Capital One Q3 Earnings Improve Y/Y on Lower Expenses

Zacks

Lower expenses drove Capital One Financial Corp.’s (COF) third quarter 2014 earnings of $1.86 per share, up 1% from $1.84 earned in the prior-year quarter. Further, earnings from continuing operations of $1.94 per share beat the Zacks Consensus Estimate of $1.92 per share.

Results benefited from higher non-interest income and a fall in operating expenses. However, these were partly offset by a rise in provision for credit losses and lower net interest income. Further, while credit quality and capital ratios continued to improve, profitability ratios deteriorated.

Net income from continuing operations came in at $1.13 billion, increasing 1% year-over-year.

Performance Details

Capital One’s net revenue was $5.64 billion, almost at par on a year over year basis. Further, the figure beat the Zacks Consensus Estimate of $5.54 billion.

Net interest income fell 1% from the prior-year quarter to $4.50 billion, mainly due to a 2% decline in total interest income, partially offset by 11% decrease in interest expenses. Also, net interest margin declined 20 basis points (bps) year over year to 6.69%.

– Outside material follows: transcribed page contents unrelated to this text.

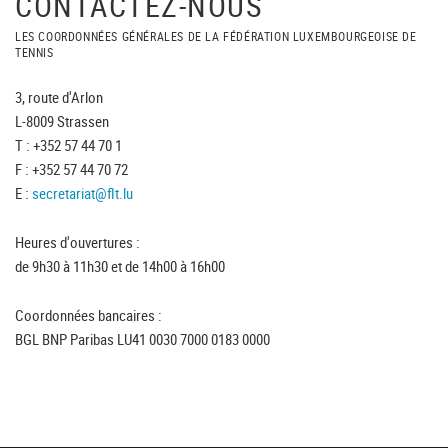
CONTACTEZ-NOUS
LES COORDONNÉES GÉNÉRALES DE LA FÉDÉRATION LUXEMBOURGEOISE DE
TENNIS
3, route d'Arlon
L-8009 Strassen
T : +352 57 44 70 1
F : +352 57 44 70 72
E :
secretariat@flt.lu
Heures d'ouvertures :
de 9h30 à 11h30 et de 14h00 à 16h00
Coordonnées bancaires :
BGL BNP Paribas LU41 0030 7000 0183 0000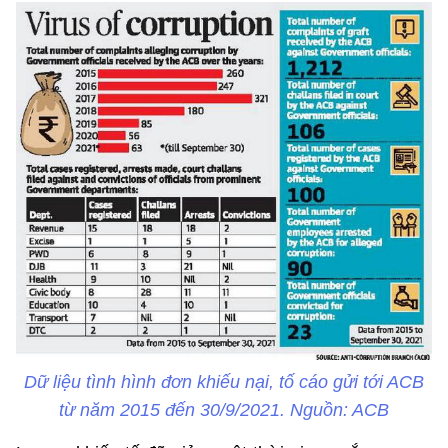
Dữ liệu tình hình đơn khiếu nại, tố cáo gửi tới ACB
từ năm 2015 đến 30/9/2021. Nguồn: ACB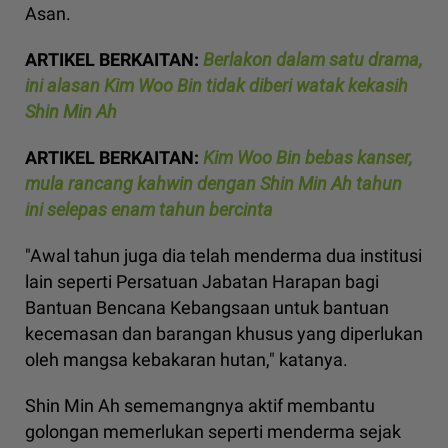
Asan.
ARTIKEL BERKAITAN:
Berlakon dalam satu drama,
ini alasan Kim Woo Bin tidak diberi watak kekasih
Shin Min Ah
ARTIKEL BERKAITAN:
Kim Woo Bin bebas kanser,
mula rancang kahwin dengan Shin Min Ah tahun
ini selepas enam tahun bercinta
"Awal tahun juga dia telah menderma dua institusi
lain seperti Persatuan Jabatan Harapan bagi
Bantuan Bencana Kebangsaan untuk bantuan
kecemasan dan barangan khusus yang diperlukan
oleh mangsa kebakaran hutan," katanya.
Shin Min Ah sememangnya aktif membantu
golongan memerlukan seperti menderma sejak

Non-interest income increased 5% year over year to $1.14 billion on the back of higher other income, interchange fees and lower net other-than-temporary impairment losses. These were, however, partly offset by a decrease in service charges and other customer-related fees.

Non-interest expenses declined 4% from the prior-year quarter to $3.00 billion. The slip was mainly attributable to a fall in communications and data processing costs, amortization of intangibles, salaries and associate benefits costs and other expenses. Nevertheless, these were partially offset by a rise occupancy and equipment expenses as well as marketing costs.

The efficiency ratio improved to 52.93% from 55.02% in the year-ago quarter. A fall in efficiency ratio indicates rise in profitability.

Credit Quality

Capital One’s credit quality depicted a mixed bag. Provision for credit losses increased 17% year over year to $993 million.

However, net charge-off rate declined 40 bps from the prior-year quarter to 1.52%. Also, the 30-plus day performing delinquency rate fell 8 bps from the year-ago quarter to 2.46%. Moreover, allowance, as a percentage of reported loans held for investment, came in at 2.09%, down 17 bps from the prior-year quarter.

Capital and Profitability Ratios

Capital One’s profitability ratios deteriorated during the quarter. As of Sep 30, 2014, return on average assets edged down to 1.50% from 1.52% as of Sep 30, 2013. Return on average common equity declined to 10.12% from 10.91% in the prior-year quarter.

Nevertheless, the company’s capital ratios continued to improve. As of Sep 30, 2014, Tier 1 risk-based capital ratio came in at 13.3%, up from 13.1% as of Sep 30, 2013. Moreover, total risk-based capital ratio was 15.2%, in line with the prior-year quarter level.

Further, common equity Tier 1 capital ratio under Basel III Standardized Approach was 12.7% as of Sep 30, 2014.

Our Viewpoint

We expect continued synergies from Capital One’s geographic diversification and its major acquisitions, namely HSBC Holdings plc’s (HSBC) credit card business and ING Direct USA, the online banking unit of ING Groep NV (ING). Moreover, the resilience shown by most of the company’s businesses will continue to support its financials, going forward.

Nonetheless, exposure to commercial real estate, a weak loan demand and impact of new financial regulations are expected to affect results in the near term.

Currently, Capital One carries a Zacks Rank #2 (Buy).

Among other firms in the same sector, SLM Corporation (SLM) is slated to report results on Oct 22.